_RECORDS FOR THIS EXERCISE:_
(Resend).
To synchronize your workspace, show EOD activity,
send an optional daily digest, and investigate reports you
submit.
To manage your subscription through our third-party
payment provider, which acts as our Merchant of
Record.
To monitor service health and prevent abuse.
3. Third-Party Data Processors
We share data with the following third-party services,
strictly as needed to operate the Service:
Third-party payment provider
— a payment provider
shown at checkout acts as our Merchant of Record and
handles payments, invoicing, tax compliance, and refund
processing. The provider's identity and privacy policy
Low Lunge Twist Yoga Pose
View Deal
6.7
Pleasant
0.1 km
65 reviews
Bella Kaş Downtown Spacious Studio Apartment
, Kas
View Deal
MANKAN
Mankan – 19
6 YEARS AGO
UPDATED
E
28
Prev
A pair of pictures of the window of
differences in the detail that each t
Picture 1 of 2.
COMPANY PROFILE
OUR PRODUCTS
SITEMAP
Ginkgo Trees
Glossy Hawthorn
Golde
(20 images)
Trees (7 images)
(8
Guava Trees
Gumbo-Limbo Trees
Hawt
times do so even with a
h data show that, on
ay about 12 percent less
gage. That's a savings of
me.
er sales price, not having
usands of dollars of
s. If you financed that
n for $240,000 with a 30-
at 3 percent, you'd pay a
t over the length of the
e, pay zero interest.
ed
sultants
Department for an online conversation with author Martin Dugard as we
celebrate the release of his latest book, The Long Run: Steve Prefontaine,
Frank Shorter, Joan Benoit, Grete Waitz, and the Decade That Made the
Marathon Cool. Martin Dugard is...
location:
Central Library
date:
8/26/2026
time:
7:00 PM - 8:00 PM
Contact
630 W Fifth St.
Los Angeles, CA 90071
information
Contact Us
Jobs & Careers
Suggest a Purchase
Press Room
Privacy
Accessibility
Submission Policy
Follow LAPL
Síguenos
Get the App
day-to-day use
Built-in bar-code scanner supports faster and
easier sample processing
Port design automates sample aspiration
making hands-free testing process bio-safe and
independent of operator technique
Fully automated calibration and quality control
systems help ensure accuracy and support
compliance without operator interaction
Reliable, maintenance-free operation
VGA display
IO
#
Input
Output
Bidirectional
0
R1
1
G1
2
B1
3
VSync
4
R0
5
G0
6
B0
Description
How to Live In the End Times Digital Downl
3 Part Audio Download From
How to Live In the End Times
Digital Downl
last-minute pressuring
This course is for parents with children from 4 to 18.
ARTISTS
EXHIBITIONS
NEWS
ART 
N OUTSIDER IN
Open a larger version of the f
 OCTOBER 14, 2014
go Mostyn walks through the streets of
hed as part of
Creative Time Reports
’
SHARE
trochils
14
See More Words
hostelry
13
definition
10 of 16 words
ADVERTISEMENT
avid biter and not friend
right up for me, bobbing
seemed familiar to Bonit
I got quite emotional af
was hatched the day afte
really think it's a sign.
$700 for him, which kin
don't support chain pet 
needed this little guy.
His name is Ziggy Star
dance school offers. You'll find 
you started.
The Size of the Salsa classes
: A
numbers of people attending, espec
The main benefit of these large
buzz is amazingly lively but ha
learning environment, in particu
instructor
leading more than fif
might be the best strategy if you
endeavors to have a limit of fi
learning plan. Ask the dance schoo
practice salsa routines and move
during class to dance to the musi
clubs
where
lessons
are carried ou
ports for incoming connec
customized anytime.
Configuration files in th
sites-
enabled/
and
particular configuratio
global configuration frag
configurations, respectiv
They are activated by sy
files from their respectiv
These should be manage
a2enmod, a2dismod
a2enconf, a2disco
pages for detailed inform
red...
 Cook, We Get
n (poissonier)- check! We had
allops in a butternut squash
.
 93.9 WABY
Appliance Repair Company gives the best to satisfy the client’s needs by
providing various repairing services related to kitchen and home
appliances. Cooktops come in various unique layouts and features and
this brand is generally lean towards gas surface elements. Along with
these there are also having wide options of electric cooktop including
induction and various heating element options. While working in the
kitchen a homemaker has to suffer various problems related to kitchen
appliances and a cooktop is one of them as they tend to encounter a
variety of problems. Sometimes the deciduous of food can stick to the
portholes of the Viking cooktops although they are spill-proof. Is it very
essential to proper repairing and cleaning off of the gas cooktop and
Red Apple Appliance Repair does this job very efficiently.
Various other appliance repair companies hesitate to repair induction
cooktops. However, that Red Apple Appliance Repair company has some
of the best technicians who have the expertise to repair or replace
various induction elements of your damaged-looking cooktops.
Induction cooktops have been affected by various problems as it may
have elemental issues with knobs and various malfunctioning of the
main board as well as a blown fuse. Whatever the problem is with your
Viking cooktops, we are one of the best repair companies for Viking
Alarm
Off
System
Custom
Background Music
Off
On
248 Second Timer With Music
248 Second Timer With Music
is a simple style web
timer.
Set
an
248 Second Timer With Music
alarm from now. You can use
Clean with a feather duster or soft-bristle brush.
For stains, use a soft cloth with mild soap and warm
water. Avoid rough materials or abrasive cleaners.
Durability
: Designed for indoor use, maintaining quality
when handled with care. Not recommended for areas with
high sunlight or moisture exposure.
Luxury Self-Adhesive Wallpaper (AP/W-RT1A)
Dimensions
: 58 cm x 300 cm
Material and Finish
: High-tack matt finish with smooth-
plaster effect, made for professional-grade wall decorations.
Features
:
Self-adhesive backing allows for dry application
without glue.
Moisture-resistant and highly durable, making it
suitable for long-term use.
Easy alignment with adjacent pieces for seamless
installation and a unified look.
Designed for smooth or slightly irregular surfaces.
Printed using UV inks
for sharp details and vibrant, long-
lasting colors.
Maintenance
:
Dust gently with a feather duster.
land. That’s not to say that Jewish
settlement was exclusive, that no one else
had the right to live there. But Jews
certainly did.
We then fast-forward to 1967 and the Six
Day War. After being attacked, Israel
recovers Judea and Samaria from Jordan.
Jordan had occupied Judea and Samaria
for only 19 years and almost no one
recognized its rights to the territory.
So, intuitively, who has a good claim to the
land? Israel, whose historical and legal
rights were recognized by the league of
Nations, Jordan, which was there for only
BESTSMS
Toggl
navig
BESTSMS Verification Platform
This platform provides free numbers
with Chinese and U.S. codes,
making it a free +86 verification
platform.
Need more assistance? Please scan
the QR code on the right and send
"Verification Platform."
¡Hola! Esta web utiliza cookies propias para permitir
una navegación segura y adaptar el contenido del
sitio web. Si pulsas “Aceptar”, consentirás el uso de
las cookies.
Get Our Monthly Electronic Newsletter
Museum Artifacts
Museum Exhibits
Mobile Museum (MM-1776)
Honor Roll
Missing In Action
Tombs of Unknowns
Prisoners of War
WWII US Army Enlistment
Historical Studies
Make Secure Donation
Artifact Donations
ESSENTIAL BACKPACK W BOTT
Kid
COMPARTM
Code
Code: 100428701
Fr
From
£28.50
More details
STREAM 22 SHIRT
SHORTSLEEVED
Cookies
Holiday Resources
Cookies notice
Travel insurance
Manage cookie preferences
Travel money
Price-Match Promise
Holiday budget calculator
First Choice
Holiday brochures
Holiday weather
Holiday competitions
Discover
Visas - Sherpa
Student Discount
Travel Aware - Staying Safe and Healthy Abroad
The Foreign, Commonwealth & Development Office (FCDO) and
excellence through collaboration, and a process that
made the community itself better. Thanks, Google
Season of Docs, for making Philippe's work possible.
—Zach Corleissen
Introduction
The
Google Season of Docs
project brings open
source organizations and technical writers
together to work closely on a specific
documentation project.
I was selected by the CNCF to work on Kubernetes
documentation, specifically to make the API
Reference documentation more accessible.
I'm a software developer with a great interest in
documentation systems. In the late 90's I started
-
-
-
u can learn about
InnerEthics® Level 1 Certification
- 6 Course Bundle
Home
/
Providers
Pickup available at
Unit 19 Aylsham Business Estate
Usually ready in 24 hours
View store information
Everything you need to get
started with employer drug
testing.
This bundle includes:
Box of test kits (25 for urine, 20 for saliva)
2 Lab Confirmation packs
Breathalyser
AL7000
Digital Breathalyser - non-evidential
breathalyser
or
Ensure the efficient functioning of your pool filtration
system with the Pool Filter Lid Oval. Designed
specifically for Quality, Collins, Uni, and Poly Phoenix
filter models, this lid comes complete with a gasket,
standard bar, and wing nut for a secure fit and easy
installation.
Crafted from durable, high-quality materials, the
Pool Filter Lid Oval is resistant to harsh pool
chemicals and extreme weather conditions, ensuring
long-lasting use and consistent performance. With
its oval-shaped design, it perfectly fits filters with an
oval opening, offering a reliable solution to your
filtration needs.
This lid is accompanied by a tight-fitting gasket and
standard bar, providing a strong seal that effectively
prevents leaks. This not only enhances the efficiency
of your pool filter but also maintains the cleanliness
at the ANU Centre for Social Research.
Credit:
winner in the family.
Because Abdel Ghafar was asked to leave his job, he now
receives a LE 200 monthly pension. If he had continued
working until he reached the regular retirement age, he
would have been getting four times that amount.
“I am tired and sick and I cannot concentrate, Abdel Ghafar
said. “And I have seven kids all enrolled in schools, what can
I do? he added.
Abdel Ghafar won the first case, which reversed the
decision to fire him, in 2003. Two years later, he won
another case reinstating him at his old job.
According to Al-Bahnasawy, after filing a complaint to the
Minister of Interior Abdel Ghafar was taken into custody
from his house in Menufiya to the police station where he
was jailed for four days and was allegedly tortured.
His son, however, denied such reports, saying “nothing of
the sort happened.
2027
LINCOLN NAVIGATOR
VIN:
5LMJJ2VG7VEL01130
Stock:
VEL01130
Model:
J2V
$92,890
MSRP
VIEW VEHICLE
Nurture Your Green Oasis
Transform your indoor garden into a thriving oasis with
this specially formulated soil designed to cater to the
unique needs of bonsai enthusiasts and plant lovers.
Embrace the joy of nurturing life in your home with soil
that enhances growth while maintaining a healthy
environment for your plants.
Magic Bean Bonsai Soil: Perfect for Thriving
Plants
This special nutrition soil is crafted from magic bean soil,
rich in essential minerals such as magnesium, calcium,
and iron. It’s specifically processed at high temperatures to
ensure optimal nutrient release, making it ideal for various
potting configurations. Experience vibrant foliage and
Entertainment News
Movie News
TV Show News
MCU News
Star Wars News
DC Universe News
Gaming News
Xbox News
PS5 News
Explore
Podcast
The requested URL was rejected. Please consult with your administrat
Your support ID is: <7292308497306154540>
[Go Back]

_WHAT TO PRODUCE:_ Only the lines from the start of the material through the line bearing "making hands-free testing" are needed, restated exactly, with both end lines included.

_EXERCISE RESULT:_
(Resend).
To synchronize your workspace, show EOD activity,
send an optional daily digest, and investigate reports you
submit.
To manage your subscription through our third-party
payment provider, which acts as our Merchant of
Record.
To monitor service health and prevent abuse.
3. Third-Party Data Processors
We share data with the following third-party services,
strictly as needed to operate the Service:
Third-party payment provider
— a payment provider
shown at checkout acts as our Merchant of Record and
handles payments, invoicing, tax compliance, and refund
processing. The provider's identity and privacy policy
Low Lunge Twist Yoga Pose
View Deal
6.7
Pleasant
0.1 km
65 reviews
Bella Kaş Downtown Spacious Studio Apartment
, Kas
View Deal
MANKAN
Mankan – 19
6 YEARS AGO
UPDATED
E
28
Prev
A pair of pictures of the window of
differences in the detail that each t
Picture 1 of 2.
COMPANY PROFILE
OUR PRODUCTS
SITEMAP
Ginkgo Trees
Glossy Hawthorn
Golde
(20 images)
Trees (7 images)
(8
Guava Trees
Gumbo-Limbo Trees
Hawt
times do so even with a
h data show that, on
ay about 12 percent less
gage. That's a savings of
me.
er sales price, not having
usands of dollars of
s. If you financed that
n for $240,000 with a 30-
at 3 percent, you'd pay a
t over the length of the
e, pay zero interest.
ed
sultants
Department for an online conversation with author Martin Dugard as we
celebrate the release of his latest book, The Long Run: Steve Prefontaine,
Frank Shorter, Joan Benoit, Grete Waitz, and the Decade That Made the
Marathon Cool. Martin Dugard is...
location:
Central Library
date:
8/26/2026
time:
7:00 PM - 8:00 PM
Contact
630 W Fifth St.
Los Angeles, CA 90071
information
Contact Us
Jobs & Careers
Suggest a Purchase
Press Room
Privacy
Accessibility
Submission Policy
Follow LAPL
Síguenos
Get the App
day-to-day use
Built-in bar-code scanner supports faster and
easier sample processing
Port design automates sample aspiration
making hands-free testing process bio-safe and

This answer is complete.